#### SOURCE EXTRACT ####
- Born: 3 January 1920 Khurja, United Provinces of Agra and Oudh, British India
- Died: 11 October 2014 (aged 94) Aligarh, Uttar Pradesh, India
- Allegiance: British India Azad Hind
- Branch: British Indian Army Indian National Army
- Service years: 1939–1947
- Rank: Captain
- Conflicts: World War II

= Abbas Ali (Indian National Army) =

Indian freedom fighter (1920 – 2014)

Abbas Ali (3 January 1920 – 11 October 2014) was an Indian freedom fighter and politician who was a captain in the Indian National Army led by Subhas Chandra Bose. Later he joined the Socialist movement and was a close associate of Ram Manohar Lohia.
####
■ PROBLEM SET
- 1) In the Abbas Ali entry, set down the stretch from "Abbas Ali (3" through "Ram Manohar Lohia.".
- 2) Answer from the Abbas Ali entry:
(a) In what town was he born?
(b) What rank did he hold?
(c) Of whom was he a close associate in the Socialist movement?
- 3) List every person named in the Abbas Ali entry.
#### EXERCISE DATA ####
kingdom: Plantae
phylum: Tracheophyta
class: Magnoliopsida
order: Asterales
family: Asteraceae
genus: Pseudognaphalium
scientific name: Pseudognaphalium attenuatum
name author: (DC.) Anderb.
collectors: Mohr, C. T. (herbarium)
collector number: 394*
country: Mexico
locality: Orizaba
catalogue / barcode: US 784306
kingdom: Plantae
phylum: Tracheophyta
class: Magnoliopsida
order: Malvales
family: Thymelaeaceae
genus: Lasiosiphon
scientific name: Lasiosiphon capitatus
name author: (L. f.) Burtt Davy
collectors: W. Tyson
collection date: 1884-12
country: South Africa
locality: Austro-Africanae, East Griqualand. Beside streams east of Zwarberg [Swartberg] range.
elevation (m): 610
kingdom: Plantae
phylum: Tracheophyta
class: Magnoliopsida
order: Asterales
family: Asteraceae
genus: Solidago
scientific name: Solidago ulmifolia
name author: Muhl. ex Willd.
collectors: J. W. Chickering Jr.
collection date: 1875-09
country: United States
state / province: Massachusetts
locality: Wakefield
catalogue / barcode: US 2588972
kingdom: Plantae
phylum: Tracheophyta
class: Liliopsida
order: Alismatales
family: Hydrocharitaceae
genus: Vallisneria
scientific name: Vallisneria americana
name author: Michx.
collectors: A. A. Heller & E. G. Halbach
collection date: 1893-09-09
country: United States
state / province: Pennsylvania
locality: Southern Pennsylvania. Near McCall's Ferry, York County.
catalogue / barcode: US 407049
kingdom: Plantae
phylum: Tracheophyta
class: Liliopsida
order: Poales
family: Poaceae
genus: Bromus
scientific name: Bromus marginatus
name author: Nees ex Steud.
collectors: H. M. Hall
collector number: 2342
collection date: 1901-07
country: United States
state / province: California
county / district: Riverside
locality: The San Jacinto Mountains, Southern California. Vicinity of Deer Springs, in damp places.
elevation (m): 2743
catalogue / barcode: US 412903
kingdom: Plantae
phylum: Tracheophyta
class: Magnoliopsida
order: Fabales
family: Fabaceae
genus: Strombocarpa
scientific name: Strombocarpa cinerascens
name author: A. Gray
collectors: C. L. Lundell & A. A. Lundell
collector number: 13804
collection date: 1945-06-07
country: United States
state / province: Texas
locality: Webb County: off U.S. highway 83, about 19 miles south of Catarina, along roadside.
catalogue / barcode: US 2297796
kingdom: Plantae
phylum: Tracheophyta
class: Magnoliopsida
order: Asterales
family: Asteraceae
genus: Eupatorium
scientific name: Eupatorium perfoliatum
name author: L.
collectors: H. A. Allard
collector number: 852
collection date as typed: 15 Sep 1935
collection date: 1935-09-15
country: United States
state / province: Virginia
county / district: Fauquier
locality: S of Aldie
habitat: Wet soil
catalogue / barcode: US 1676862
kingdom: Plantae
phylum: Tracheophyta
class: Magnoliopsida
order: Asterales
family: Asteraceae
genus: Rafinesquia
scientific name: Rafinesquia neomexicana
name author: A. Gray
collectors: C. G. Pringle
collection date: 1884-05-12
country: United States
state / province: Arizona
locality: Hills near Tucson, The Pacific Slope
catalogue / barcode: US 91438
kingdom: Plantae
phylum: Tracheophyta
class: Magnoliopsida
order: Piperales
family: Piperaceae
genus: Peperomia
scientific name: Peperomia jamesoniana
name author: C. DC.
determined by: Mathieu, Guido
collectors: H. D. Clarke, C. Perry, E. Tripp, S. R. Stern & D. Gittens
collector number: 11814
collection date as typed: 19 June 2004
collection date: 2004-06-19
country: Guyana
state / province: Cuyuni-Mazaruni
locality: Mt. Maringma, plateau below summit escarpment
####
■ RESPONSES FOR EACH TASK
- 1)
Abbas Ali (3 January 1920 – 11 October 2014) was an Indian freedom fighter and politician who was a captain in the Indian National Army led by Subhas Chandra Bose. Later he joined the Socialist movement and was a close associate of Ram Manohar Lohia.

- 2)
(a) Khurja
(b) Captain
(c) Ram Manohar Lohia

- 3)
Abbas Ali
Subhas Chandra Bose
Ram Manohar Lohia